BRUSELAS, 19 Feb. (EUROPA PRESS) – En un giro que parece sacado de una novela de intrigas internacionales, la presidenta de la Comisión Europea, Ursula von der Leyen, tiene programada una visita a Groenlandia para el próximo mes de marzo. Aunque todavía no hay fecha concreta, esta visita llega después de que las tensiones por el interés de Estados Unidos en la isla del Ártico parecieran calmarse gracias a un acuerdo dentro de la OTAN que busca reforzar la presencia militar en este territorio danés.

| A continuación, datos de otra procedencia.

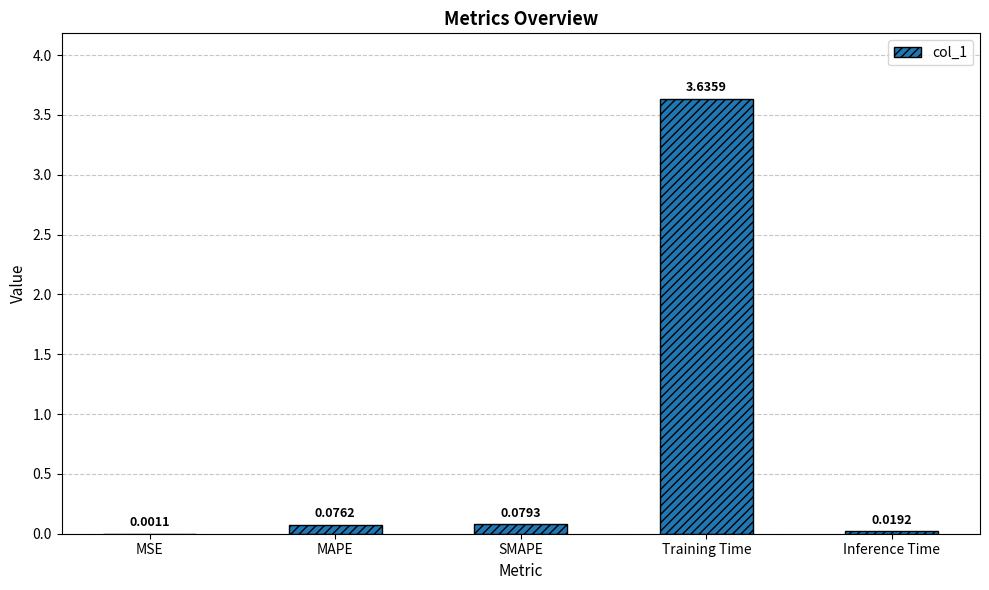

Which label corresponds to the largest value in the chart?

Training Time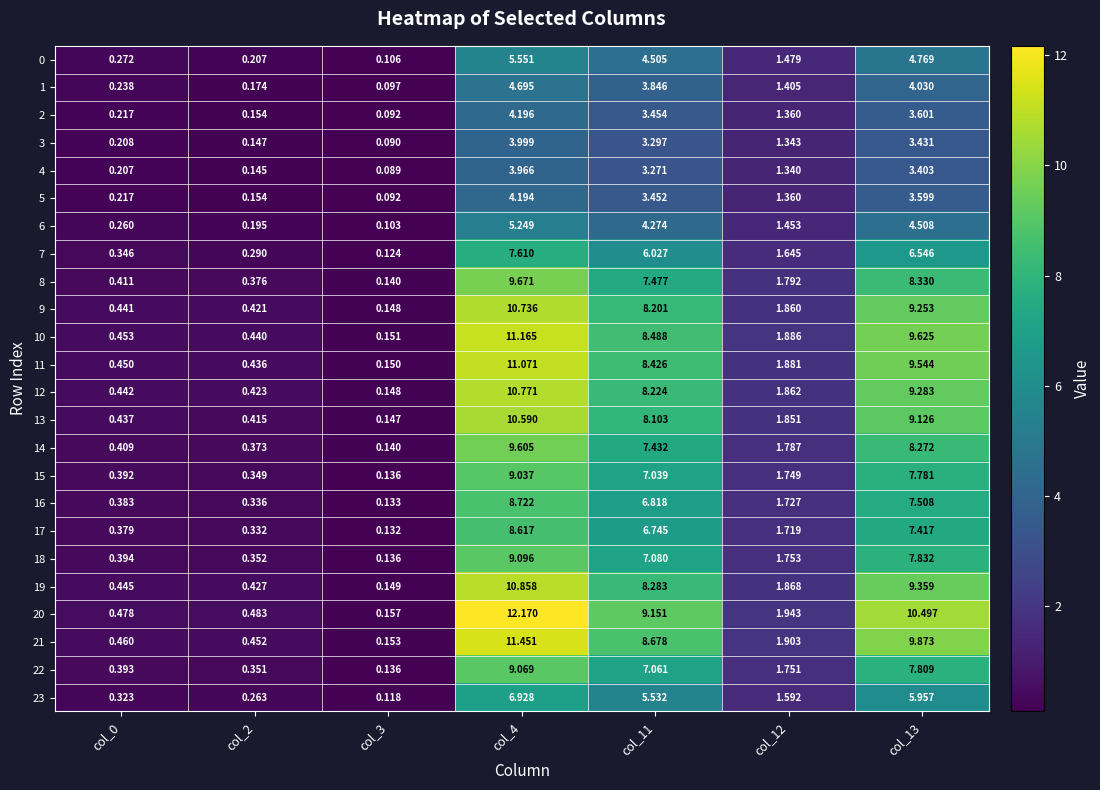

Is the value of 8 at col_12 greater than the value of 22 at col_11?

No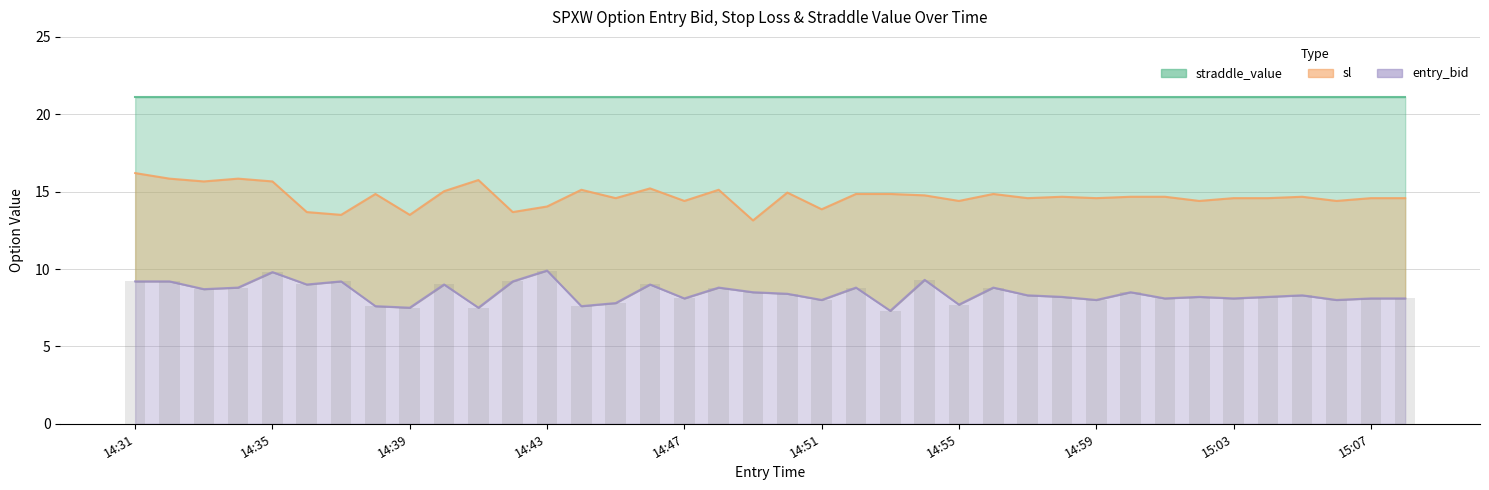

What is the value of the entry_bid bar at the 1st from the left?

9.2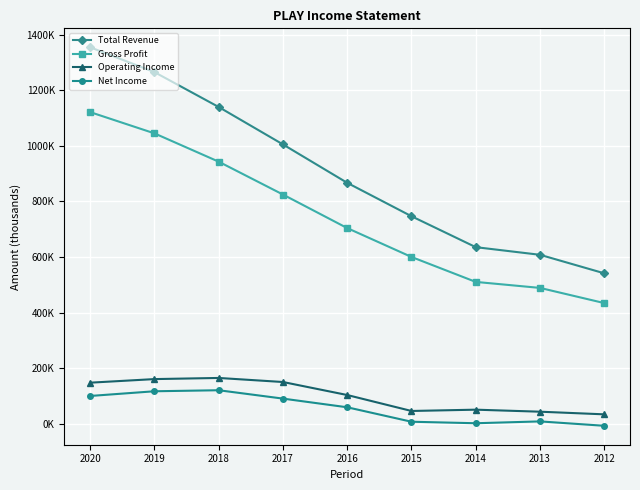

Which category has the highest value in the Net Income series?

2018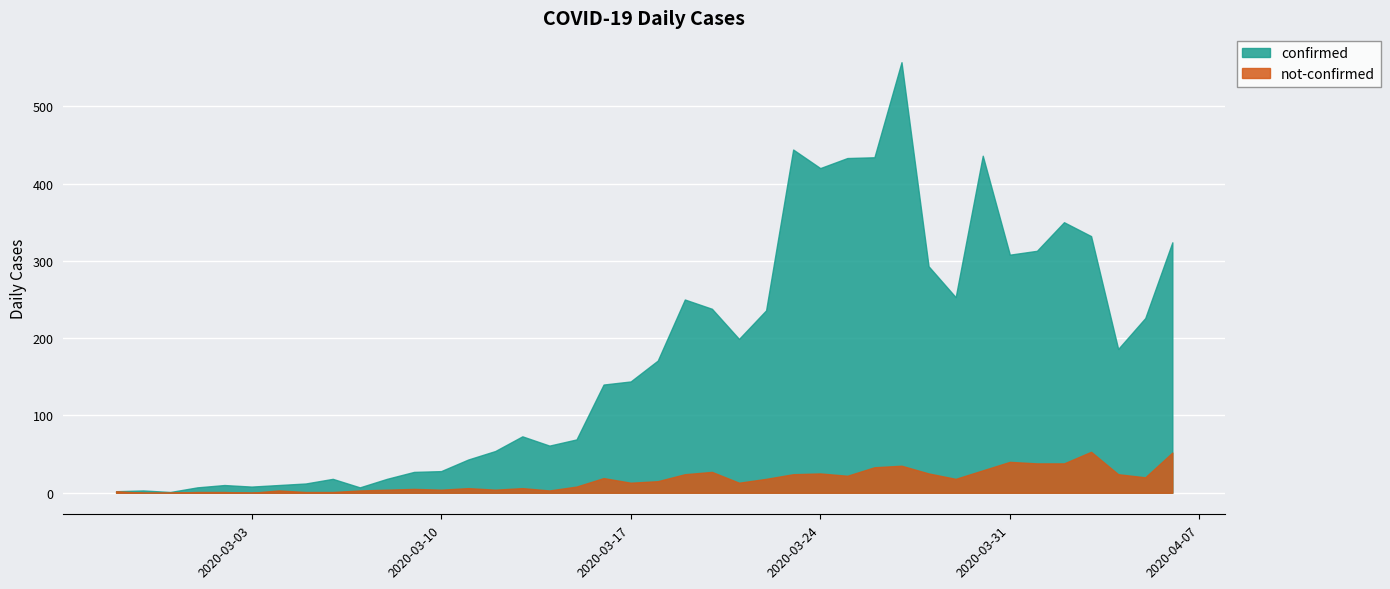

Rank the series at 2020-03-17 from lowest to highest value.

not-confirmed, confirmed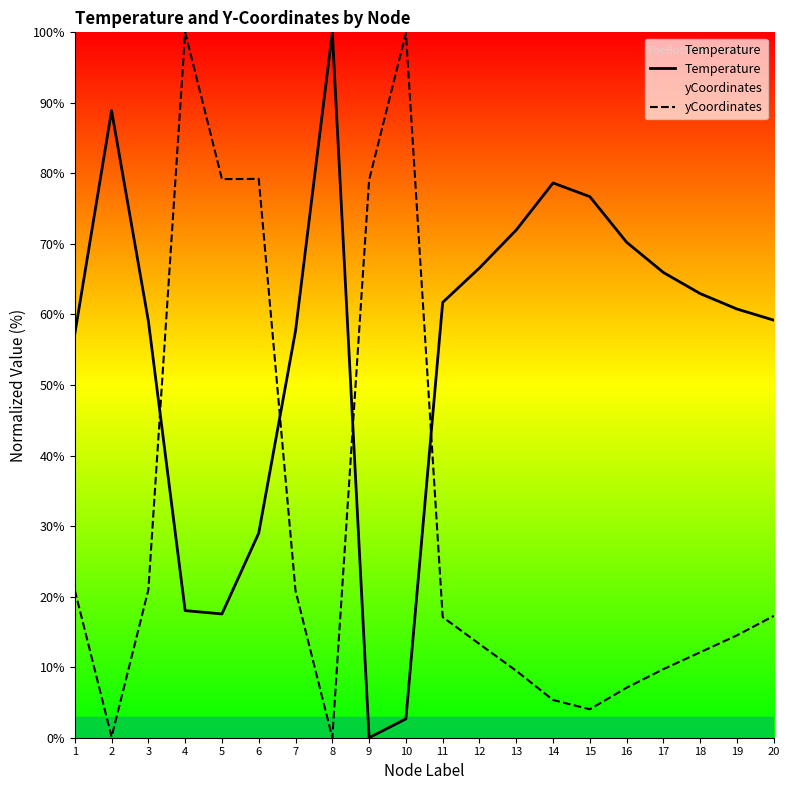

How many intersections are there between Temperature and yCoordinates?

4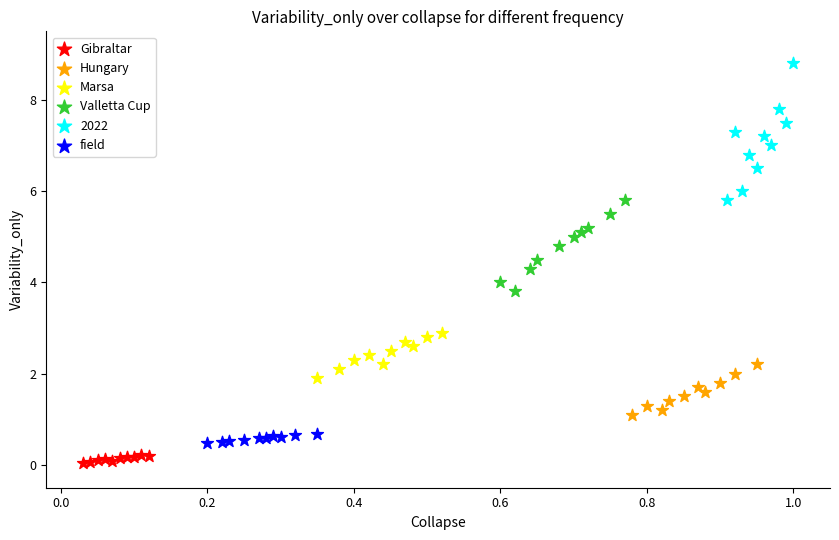

Which series reaches the maximum Y coordinate?

2022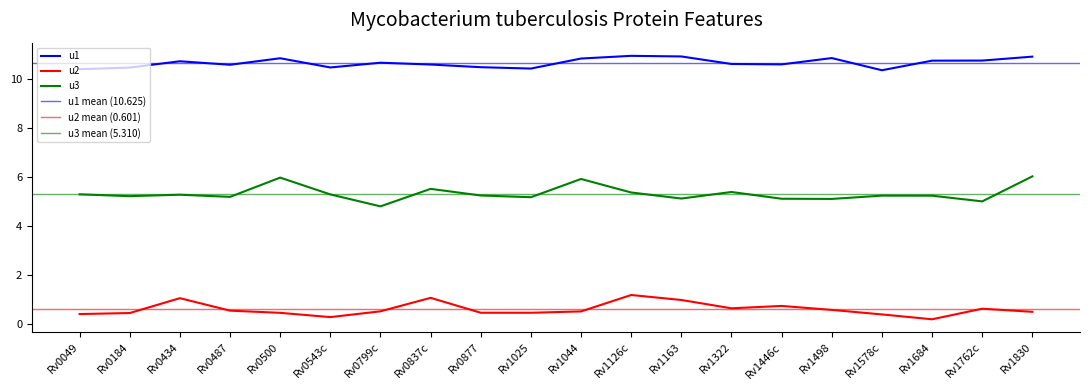

Which series has the largest total across all categories?

u1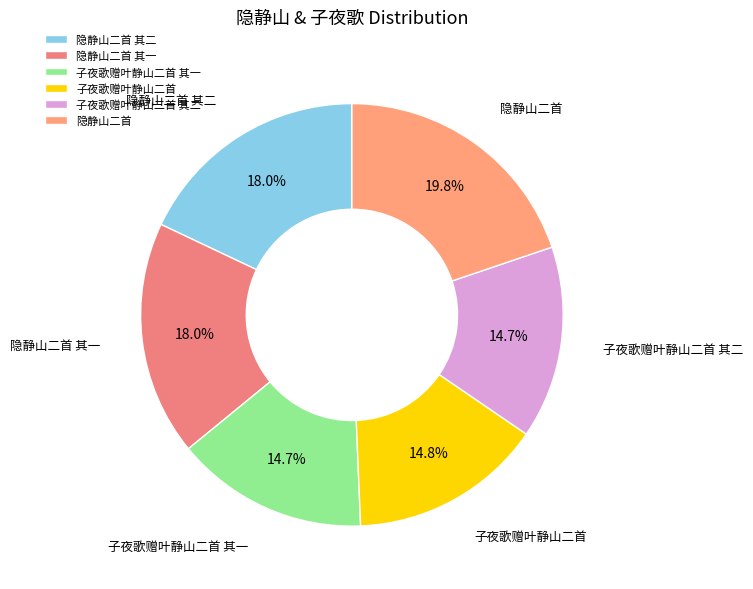

How many segments does this pie chart have?

6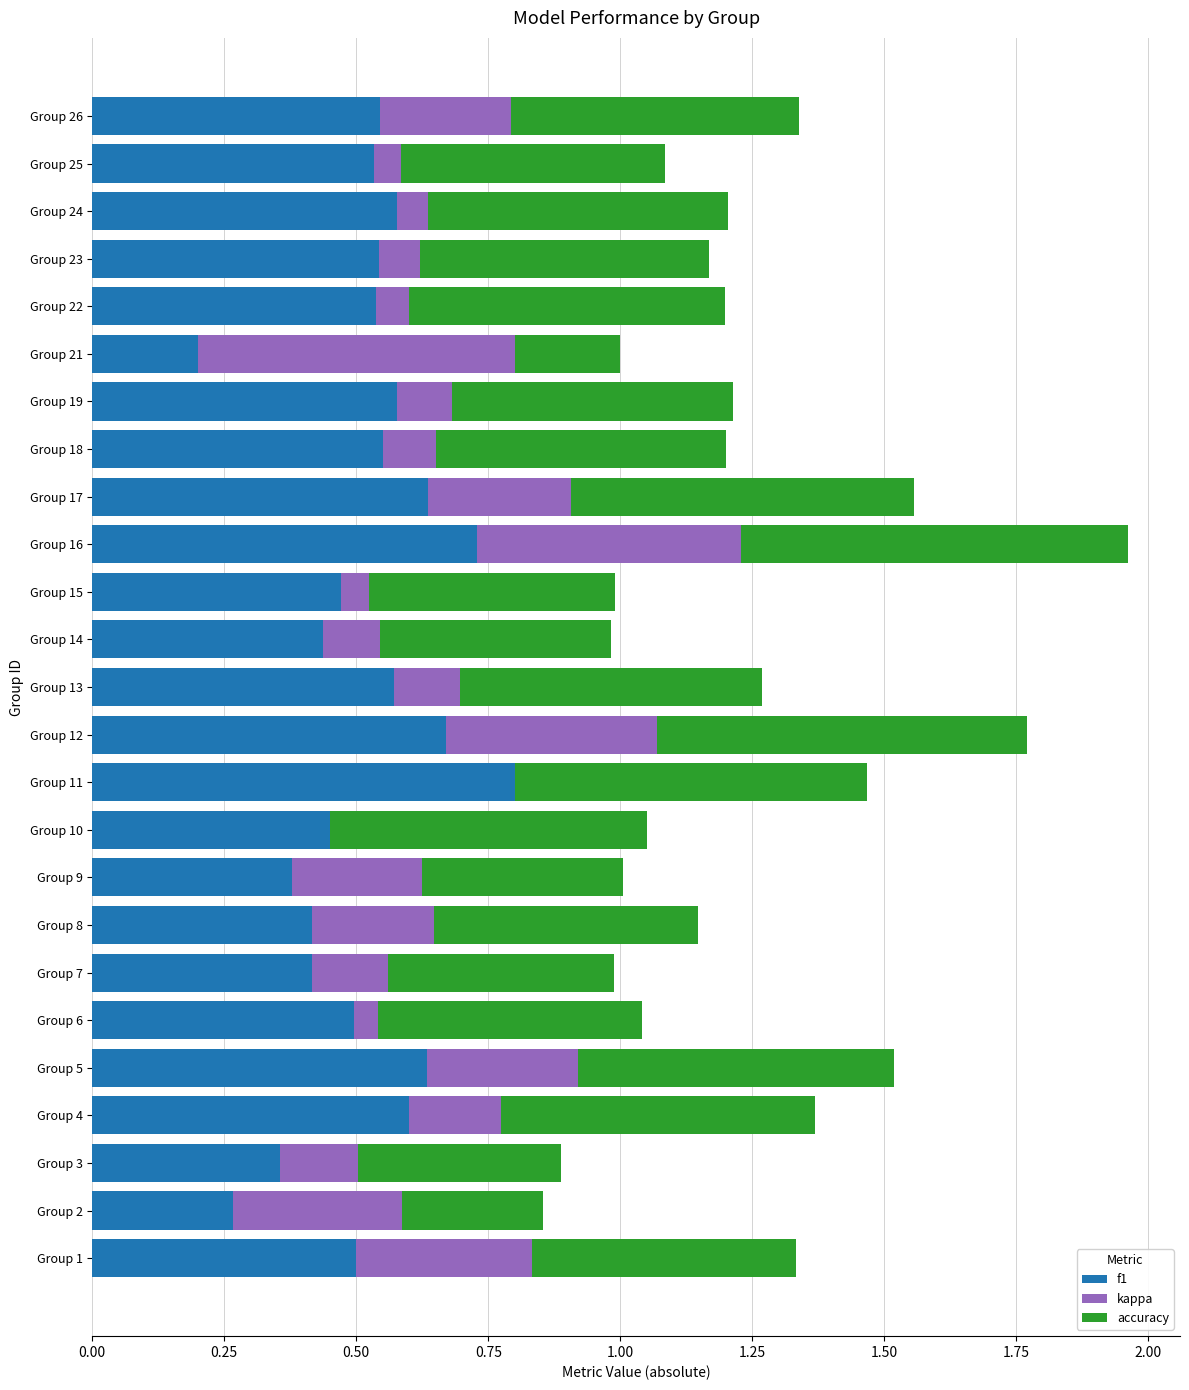

At which category is the sum across all series the highest?

Group 16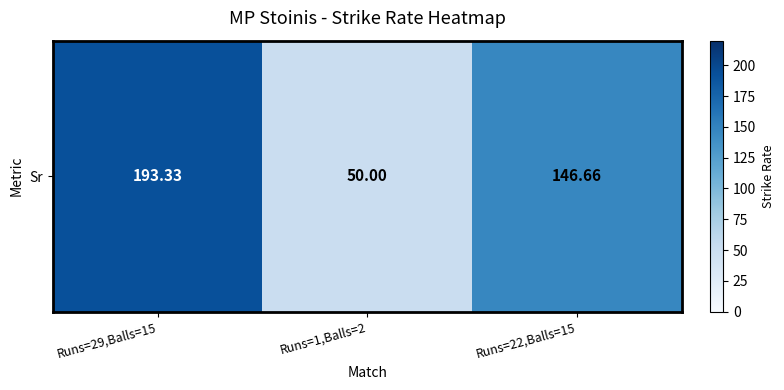

What is the change in value from Runs=29,Balls=15 to Runs=1,Balls=2?

-143.3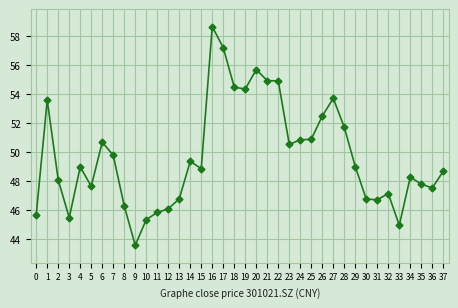

How many distinct data groups are displayed?

1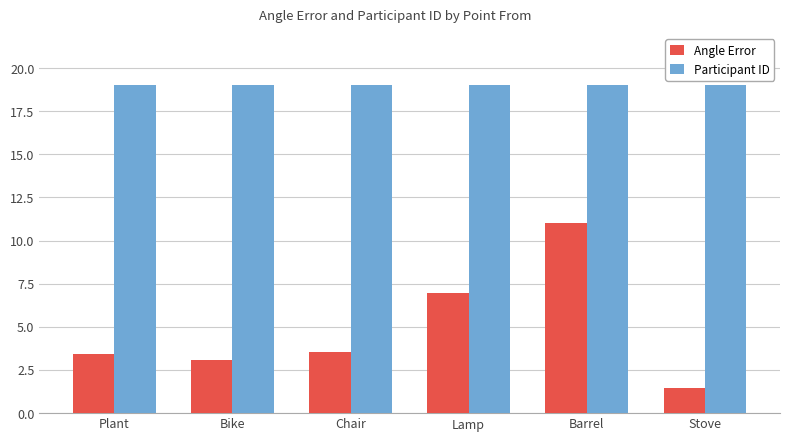

At how many categories does at least one series exceed 16?

6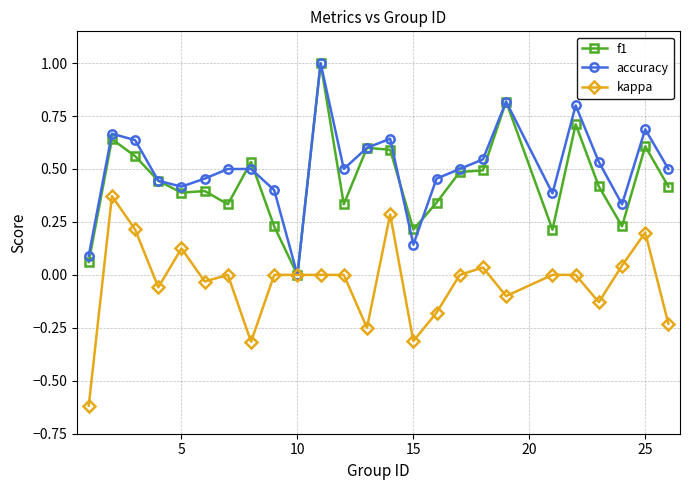

What is the smallest value displayed?

-0.6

La portavoz del Ejecutivo comunitario, Paula Pinho, lo ha confirmado este jueves durante una rueda de prensa en Bruselas. Von der Leyen hará un recorrido por la región ártica que incluirá Groenlandia. “Puedo asegurar que la presidenta realizará esta visita en marzo”, dijo Pinho, aunque reconoció que aún faltan detalles específicos sobre el itinerario.
Crisis y oportunidades
Apenas unas semanas atrás, la situación era bien distinta. En enero, el presidente estadounidense lanzó advertencias a seis países miembros de la UE con aranceles por participar en una misión militar observadora en Groenlandia mientras su administración insistía en querer anexar el territorio bajo pretextos de seguridad nacional. No es fácil navegar estas aguas turbulentas.
Esta no es la primera vez que Von der Leyen pone sus pies sobre el hielo groenlandés; ya visitó la isla hace un año antes de abrir una oficina oficial de la Unión Europea en Nuuk, su capital. Y siempre ha defendido esa conexión especial entre Bruselas y los groenlandeses: “El futuro debe ser decidido por sus ciudadanos”, afirmó con claridad.
Aprovechando esta visita inminente, también se espera un notable aumento de las inversiones europeas en esta región tan particular. El objetivo es claro: apoyar tanto a su economía como a sus infraestructuras, trabajando codo a codo con las autoridades locales y danesas. Un rayo de esperanza entre tanta incertidumbre.